Figure 3. Simulation of an experiment in which light activation of ChR2 channels can he used to study the communication through coherence (CTC) hypothesis

In models of the E-I circuit (Buia and Tiesinga, 2006), a pulse to the I cells changed the global phase of the oscillations (see Supplementary Information). (A) The spike time histograms show: (bottom) the unperturbed oscillation, with I- and E-cell activity in blue and red, respectively; (middle) the E-cell activity (gray) was perturbed by a pulse to the I cells at 500ms (flashed “1”) and, for comparison, is shown together with the reference curve from the unperturbed oscillations in red; and (top) the perturbed I-cell activity with the reference curve.

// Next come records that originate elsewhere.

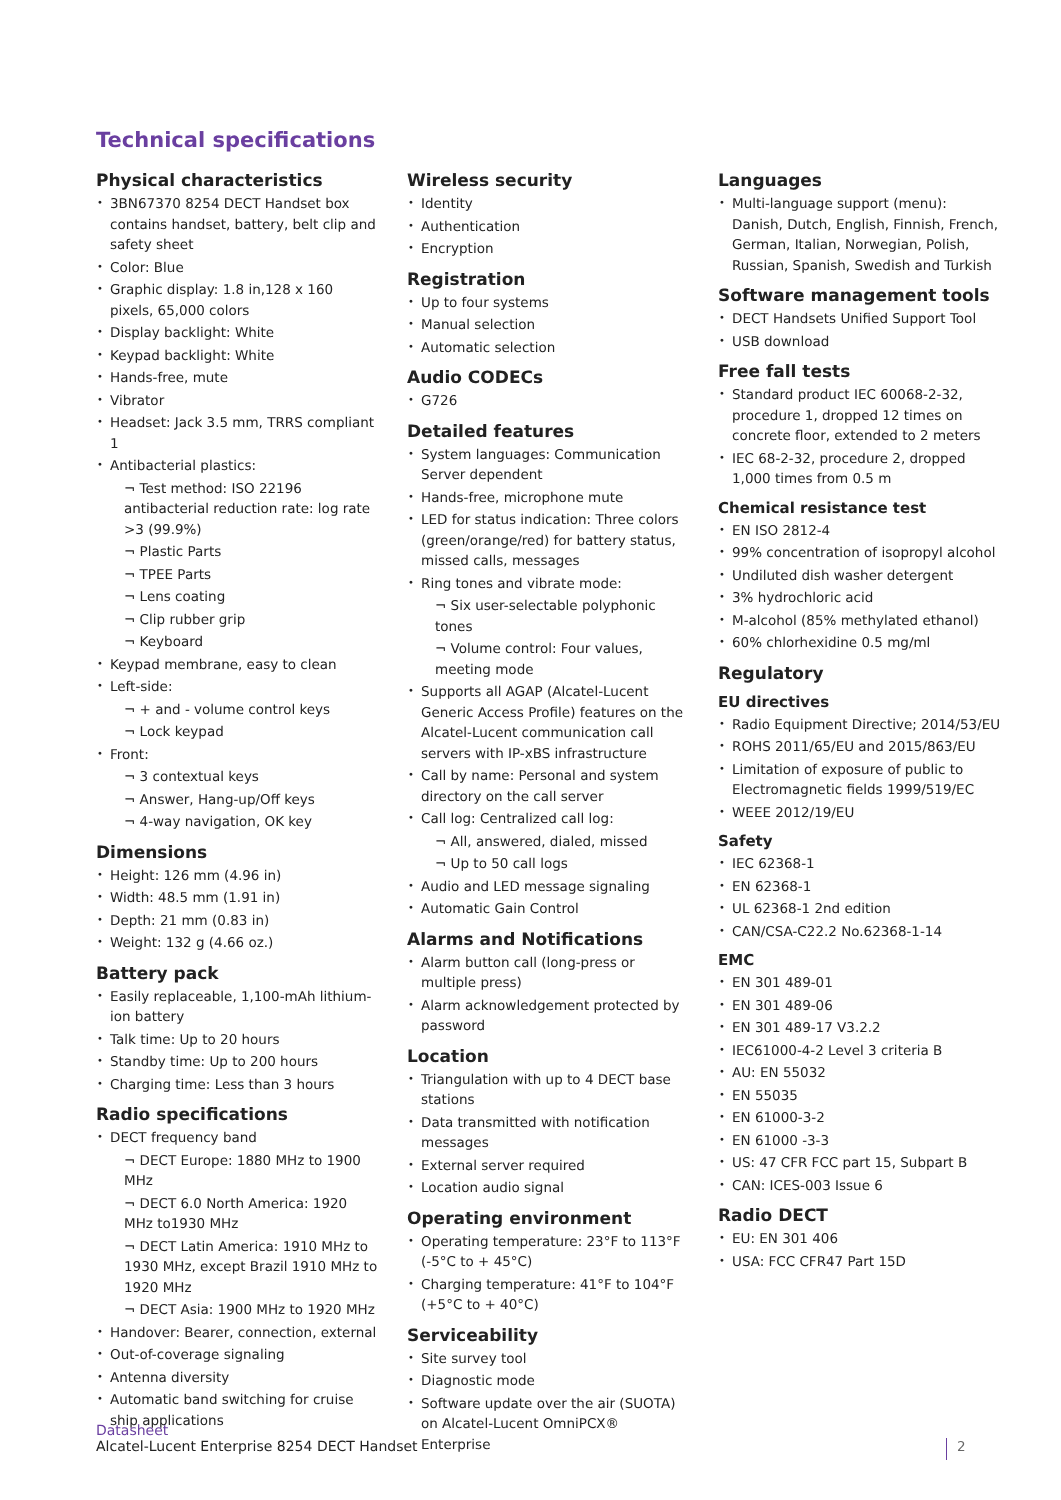Technical specifications
Physical characteristics
3BN67370 8254 DECT Handset box contains handset, battery, belt clip and safety sheet
Color: Blue
Graphic display: 1.8 in,128 x 160 pixels, 65,000 colors
Display backlight: White
Keypad backlight: White
Hands-free, mute
Vibrator
Headset: Jack 3.5 mm, TRRS compliant 1
Antibacterial plastics:
¬ Test method: ISO 22196 antibacterial reduction rate: log rate >3 (99.9%)
¬ Plastic Parts
¬ TPEE Parts
¬ Lens coating
¬ Clip rubber grip
¬ Keyboard
Keypad membrane, easy to clean
Left-side:
¬ + and - volume control keys
¬ Lock keypad
Front:
¬ 3 contextual keys
¬ Answer, Hang-up/Off keys
¬ 4-way navigation, OK key
Dimensions
Height: 126 mm (4.96 in)
Width: 48.5 mm (1.91 in)
Depth: 21 mm (0.83 in)
Weight: 132 g (4.66 oz.)
Battery pack
Easily replaceable, 1,100-mAh lithium-ion battery
Talk time: Up to 20 hours
Standby time: Up to 200 hours
Charging time: Less than 3 hours
Radio specifications
DECT frequency band
¬ DECT Europe: 1880 MHz to 1900 MHz
¬ DECT 6.0 North America: 1920 MHz to1930 MHz
¬ DECT Latin America: 1910 MHz to 1930 MHz, except Brazil 1910 MHz to 1920 MHz
¬ DECT Asia: 1900 MHz to 1920 MHz
Handover: Bearer, connection, external
Out-of-coverage signaling
Antenna diversity
Automatic band switching for cruise ship applications
Wireless security
Identity
Authentication
Encryption
Registration
Up to four systems
Manual selection
Automatic selection
Audio CODECs
G726
Detailed features
System languages: Communication Server dependent
Hands-free, microphone mute
LED for status indication: Three colors (green/orange/red) for battery status, missed calls, messages
Ring tones and vibrate mode:
¬ Six user-selectable polyphonic tones
¬ Volume control: Four values, meeting mode
Supports all AGAP (Alcatel-Lucent Generic Access Profile) features on the Alcatel-Lucent communication call servers with IP-xBS infrastructure
Call by name: Personal and system directory on the call server
Call log: Centralized call log:
¬ All, answered, dialed, missed
¬ Up to 50 call logs
Audio and LED message signaling
Automatic Gain Control
Alarms and Notifications
Alarm button call (long-press or multiple press)
Alarm acknowledgement protected by password
Location
Triangulation with up to 4 DECT base stations
Data transmitted with notification messages
External server required
Location audio signal
Operating environment
Operating temperature: 23°F to 113°F (-5°C to + 45°C)
Charging temperature: 41°F to 104°F (+5°C to + 40°C)
Serviceability
Site survey tool
Diagnostic mode
Software update over the air (SUOTA) on Alcatel-Lucent OmniPCX® Enterprise
Languages
Multi-language support (menu): Danish, Dutch, English, Finnish, French, German, Italian, Norwegian, Polish, Russian, Spanish, Swedish and Turkish
Software management tools
DECT Handsets Unified Support Tool
USB download
Free fall tests
Standard product IEC 60068-2-32, procedure 1, dropped 12 times on concrete floor, extended to 2 meters
IEC 68-2-32, procedure 2, dropped 1,000 times from 0.5 m
Chemical resistance test
EN ISO 2812-4
99% concentration of isopropyl alcohol
Undiluted dish washer detergent
3% hydrochloric acid
M-alcohol (85% methylated ethanol)
60% chlorhexidine 0.5 mg/ml
Regulatory
EU directives
Radio Equipment Directive; 2014/53/EU
ROHS 2011/65/EU and 2015/863/EU
Limitation of exposure of public to Electromagnetic fields 1999/519/EC
WEEE 2012/19/EU
Safety
IEC 62368-1
EN 62368-1
UL 62368-1 2nd edition
CAN/CSA-C22.2 No.62368-1-14
EMC
EN 301 489-01
EN 301 489-06
EN 301 489-17 V3.2.2
IEC61000-4-2 Level 3 criteria B
AU: EN 55032
EN 55035
EN 61000-3-2
EN 61000 -3-3
US: 47 CFR FCC part 15, Subpart B
CAN: ICES-003 Issue 6
Radio DECT
EU: EN 301 406
USA: FCC CFR47 Part 15D
Datasheet
Alcatel-Lucent Enterprise 8254 DECT Handset
2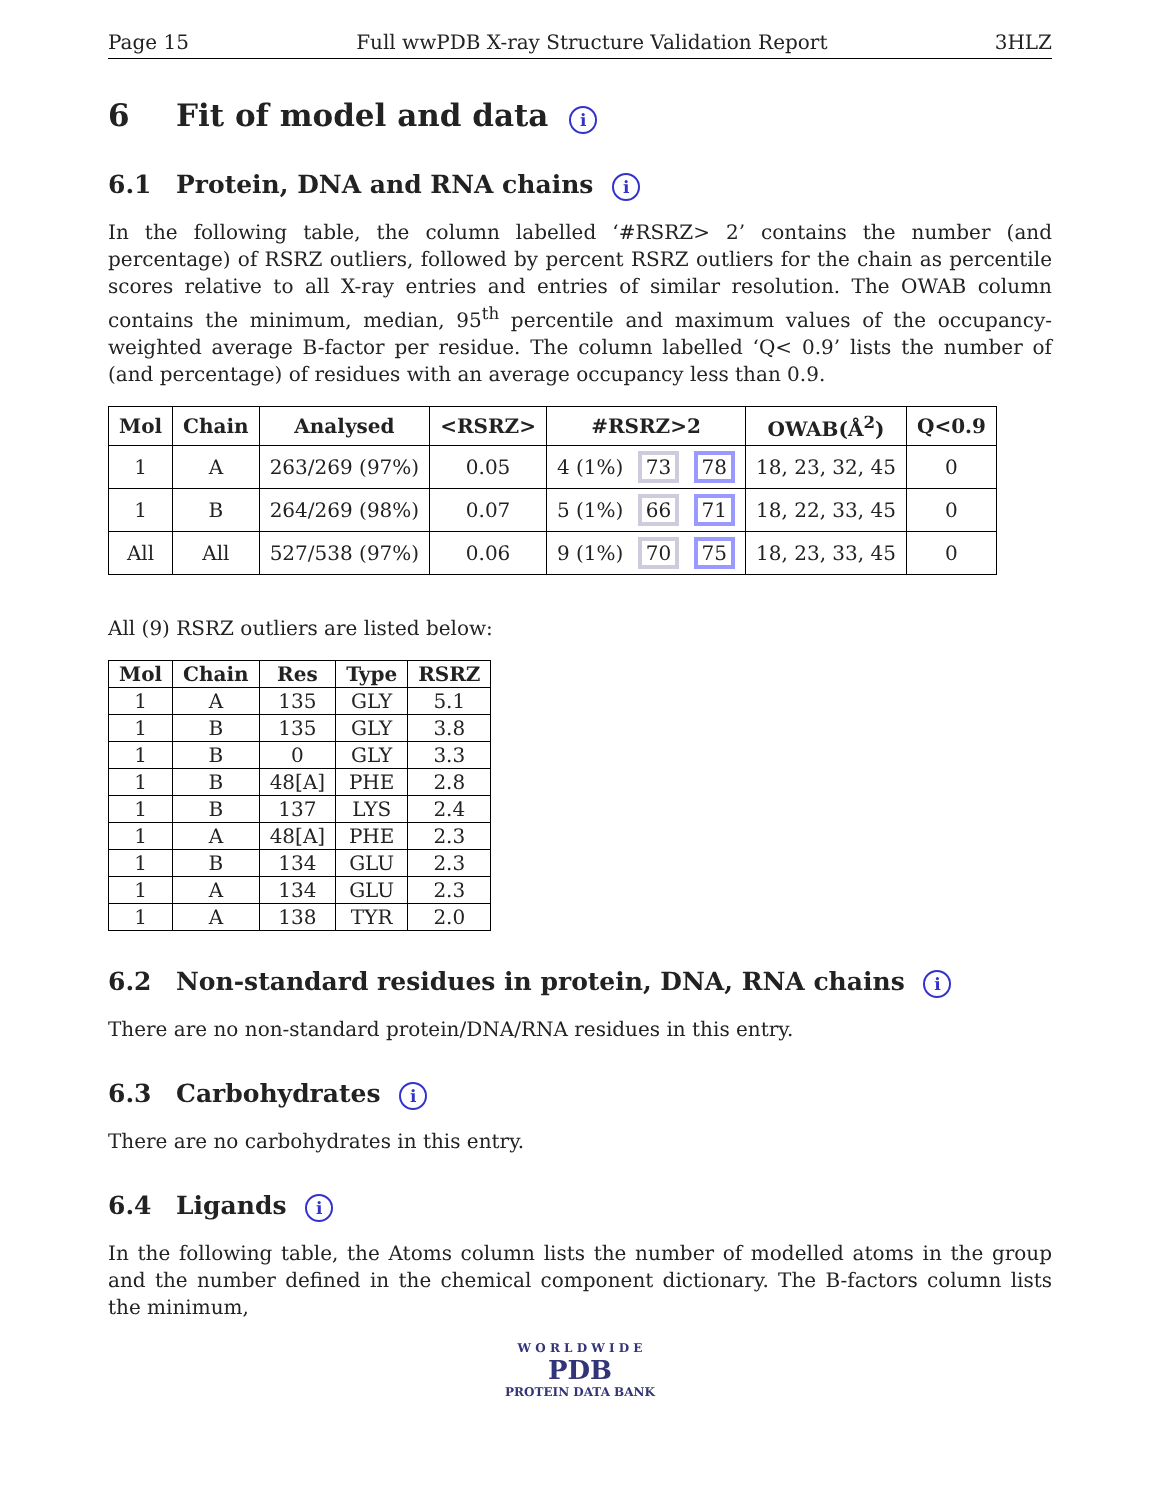Page 15 Full wwPDB X-ray Structure Validation Report 3HLZ
6 Fit of model and data i
6.1 Protein, DNA and RNA chains i
In the following table, the column labelled ‘#RSRZ> 2’ contains the number (and percentage) of RSRZ outliers, followed by percent RSRZ outliers for the chain as percentile scores relative to all X-ray entries and entries of similar resolution. The OWAB column contains the minimum, median, 95<sup>th</sup> percentile and maximum values of the occupancy-weighted average B-factor per residue. The column labelled ‘Q< 0.9’ lists the number of (and percentage) of residues with an average occupancy less than 0.9.
| Mol | Chain | Analysed | <RSRZ> | #RSRZ>2 | OWAB(Å<sup>2</sup>) | Q<0.9 |
| --- | --- | --- | --- | --- | --- | --- |
| 1 | A | 263/269 (97%) | 0.05 | 4 (1%) 73 78 | 18, 23, 32, 45 | 0 |
| 1 | B | 264/269 (98%) | 0.07 | 5 (1%) 66 71 | 18, 22, 33, 45 | 0 |
| All | All | 527/538 (97%) | 0.06 | 9 (1%) 70 75 | 18, 23, 33, 45 | 0 |
All (9) RSRZ outliers are listed below:
| Mol | Chain | Res | Type | RSRZ |
| --- | --- | --- | --- | --- |
| 1 | A | 135 | GLY | 5.1 |
| 1 | B | 135 | GLY | 3.8 |
| 1 | B | 0 | GLY | 3.3 |
| 1 | B | 48[A] | PHE | 2.8 |
| 1 | B | 137 | LYS | 2.4 |
| 1 | A | 48[A] | PHE | 2.3 |
| 1 | B | 134 | GLU | 2.3 |
| 1 | A | 134 | GLU | 2.3 |
| 1 | A | 138 | TYR | 2.0 |
6.2 Non-standard residues in protein, DNA, RNA chains i
There are no non-standard protein/DNA/RNA residues in this entry.
6.3 Carbohydrates i
There are no carbohydrates in this entry.
6.4 Ligands i
In the following table, the Atoms column lists the number of modelled atoms in the group and the number defined in the chemical component dictionary. The B-factors column lists the minimum,
W O R L D W I D E
PDB
PROTEIN DATA BANK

The pulse made the inhibitory volley appear earlier, and (middle) cut short the excitatory volley that was building up. After a 100 ms transient, the perturbed oscillation is delayed with respect to the reference (horizontal arrow), showing that an overall phase change occurred. (B) The schematic model V4 cell had a large RF that contained the two non-overlapping RFs of presynaptic neurons, for instance in V1. Each neuron was part of a local circuit (shown as an E cell, red triangle, receiving input from an I cell, blue circle), which when synchronized has a global phase as indicated by the hand of the clock in the blue circle. According to the CTC hypothesis, by altering the relative phase between V1 and V4 neurons (‘pass phase’, indicated by the arrow), the effectiveness of stimulus 1 (cyan bar) in driving the V4 neuron can be increased (yellow halo). Thus the CTC hypothesis can be tested in experiments where phase changes elicited by light pulses can be manipulated and linked to perception.